CAIRO, Egypt - American diplomats believe Egyptian President Hosni Mubarak would have a tough time persuading power brokers in the military to accept his son as his successor, according to leaked U.S. Embassy memos.
The documents, released by the WikiLeaks website Tuesday, conclude that Mubarak might be able to install his son if he does so before his death and steps aside. If the elder Mubarak dies in office, however, the succession scenario becomes "messier," with no guarantee of military support for his son but also few other clear alternatives, the memos say.
It is Egypt's most intriguing question: Who will succeed the 82-year-old Mubarak? He is widely believed to be grooming his son Gamal for the role. A presidential election will be held next year, and it is still not certain if the elder Mubarak will run again.

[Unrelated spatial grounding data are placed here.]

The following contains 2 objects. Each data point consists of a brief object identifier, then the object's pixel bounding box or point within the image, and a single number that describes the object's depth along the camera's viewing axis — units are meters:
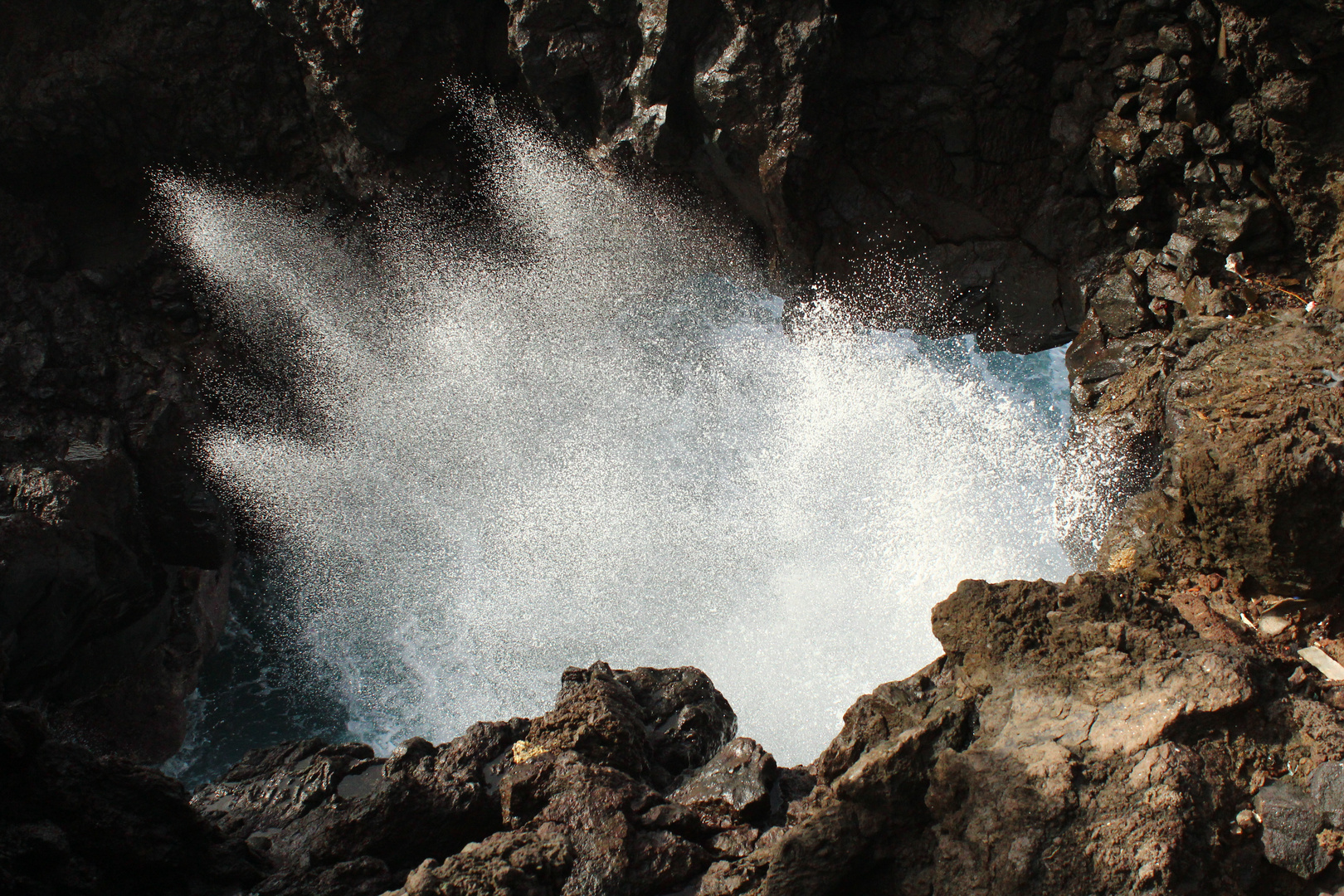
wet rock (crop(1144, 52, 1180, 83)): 8.02
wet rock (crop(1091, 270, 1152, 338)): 8.77
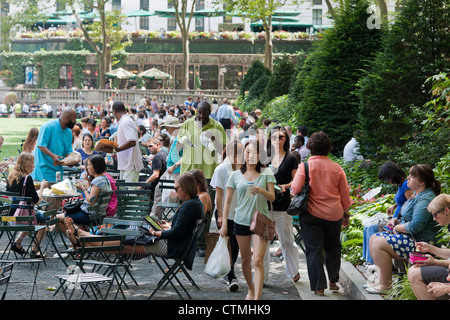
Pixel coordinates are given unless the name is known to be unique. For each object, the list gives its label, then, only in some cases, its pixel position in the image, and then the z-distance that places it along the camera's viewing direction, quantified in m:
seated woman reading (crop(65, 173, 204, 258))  8.03
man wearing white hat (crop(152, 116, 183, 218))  11.85
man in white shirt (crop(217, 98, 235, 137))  25.33
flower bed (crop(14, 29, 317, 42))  68.88
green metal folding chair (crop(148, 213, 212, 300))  8.02
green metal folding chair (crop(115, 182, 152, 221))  10.48
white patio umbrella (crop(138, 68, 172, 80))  61.59
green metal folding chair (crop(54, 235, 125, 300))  7.34
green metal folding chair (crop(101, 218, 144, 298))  8.13
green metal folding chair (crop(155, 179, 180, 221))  11.62
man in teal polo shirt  11.92
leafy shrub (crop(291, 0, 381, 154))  17.50
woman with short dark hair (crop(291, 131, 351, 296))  8.20
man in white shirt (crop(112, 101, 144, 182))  12.02
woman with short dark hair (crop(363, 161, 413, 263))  8.40
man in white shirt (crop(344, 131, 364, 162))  15.30
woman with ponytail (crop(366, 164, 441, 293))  7.48
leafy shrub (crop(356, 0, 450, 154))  13.88
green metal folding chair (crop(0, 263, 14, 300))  5.95
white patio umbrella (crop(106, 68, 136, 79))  61.65
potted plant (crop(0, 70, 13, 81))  76.31
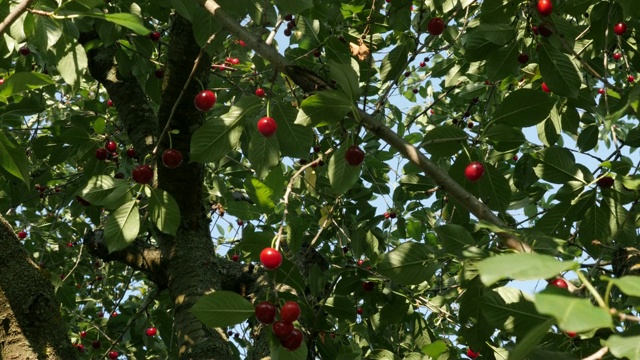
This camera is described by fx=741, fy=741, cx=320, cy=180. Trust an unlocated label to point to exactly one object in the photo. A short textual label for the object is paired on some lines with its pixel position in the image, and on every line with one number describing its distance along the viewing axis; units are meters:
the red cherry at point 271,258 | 1.75
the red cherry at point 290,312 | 1.71
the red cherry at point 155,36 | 3.59
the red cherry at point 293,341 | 1.74
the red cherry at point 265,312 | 1.71
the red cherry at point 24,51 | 3.49
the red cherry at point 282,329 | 1.72
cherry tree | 1.68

One of the internal diplomatic messages described the military as the "key stumbling block" for a Gamal candidacy.
"Gamal didn't serve as a military officer and we believe he didn't complete his compulsory service," said the memo, written by former U.S. Ambassador Francis J. Ricciardone and dated May 14, 2007.

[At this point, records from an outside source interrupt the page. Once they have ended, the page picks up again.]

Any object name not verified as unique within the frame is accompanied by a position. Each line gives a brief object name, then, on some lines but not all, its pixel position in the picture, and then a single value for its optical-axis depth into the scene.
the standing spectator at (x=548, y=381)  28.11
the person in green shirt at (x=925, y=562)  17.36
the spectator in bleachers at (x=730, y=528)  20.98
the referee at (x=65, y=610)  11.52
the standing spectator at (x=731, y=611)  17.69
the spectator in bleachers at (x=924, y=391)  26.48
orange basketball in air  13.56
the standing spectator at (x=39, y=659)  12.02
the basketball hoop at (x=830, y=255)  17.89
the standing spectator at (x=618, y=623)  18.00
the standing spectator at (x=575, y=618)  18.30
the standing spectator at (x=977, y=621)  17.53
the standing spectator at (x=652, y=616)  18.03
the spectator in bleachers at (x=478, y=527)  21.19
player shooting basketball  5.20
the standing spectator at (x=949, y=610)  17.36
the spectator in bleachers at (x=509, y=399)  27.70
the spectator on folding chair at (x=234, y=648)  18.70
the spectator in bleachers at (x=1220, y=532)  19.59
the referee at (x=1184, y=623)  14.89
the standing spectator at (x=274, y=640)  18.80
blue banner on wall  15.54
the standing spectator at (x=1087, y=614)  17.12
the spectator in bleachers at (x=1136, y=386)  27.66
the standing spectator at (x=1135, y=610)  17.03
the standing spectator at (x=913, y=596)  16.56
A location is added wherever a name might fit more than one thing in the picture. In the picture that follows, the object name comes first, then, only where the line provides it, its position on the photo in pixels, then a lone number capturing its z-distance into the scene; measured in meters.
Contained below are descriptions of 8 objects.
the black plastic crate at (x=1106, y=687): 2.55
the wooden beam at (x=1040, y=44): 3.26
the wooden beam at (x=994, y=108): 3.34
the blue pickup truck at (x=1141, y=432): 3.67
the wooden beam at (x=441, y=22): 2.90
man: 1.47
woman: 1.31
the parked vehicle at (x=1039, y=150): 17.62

"His power base is his father, and so while he could conceivably be installed prior to Mubarak's death, the task would become far more difficult . . . once the pharaoh has departed the scene," he added, relying on the opinions of observers who were not identified.
Gamal, at 46 the younger of the president's two sons, is a Western-trained banker-turned-politician who has risen up in the ranks of the ruling party since 2002. He heads the party's powerful policy committee and was appointed its assistant chairman in 2006.
Mubarak never appointed a vice president, further complicating the question of who will succeed him. He was vice president when Muslim extremists gunned down President Anwar el-Sadat during a military parade in Cairo in 1981. Mubarak then became president and has held the office ever since.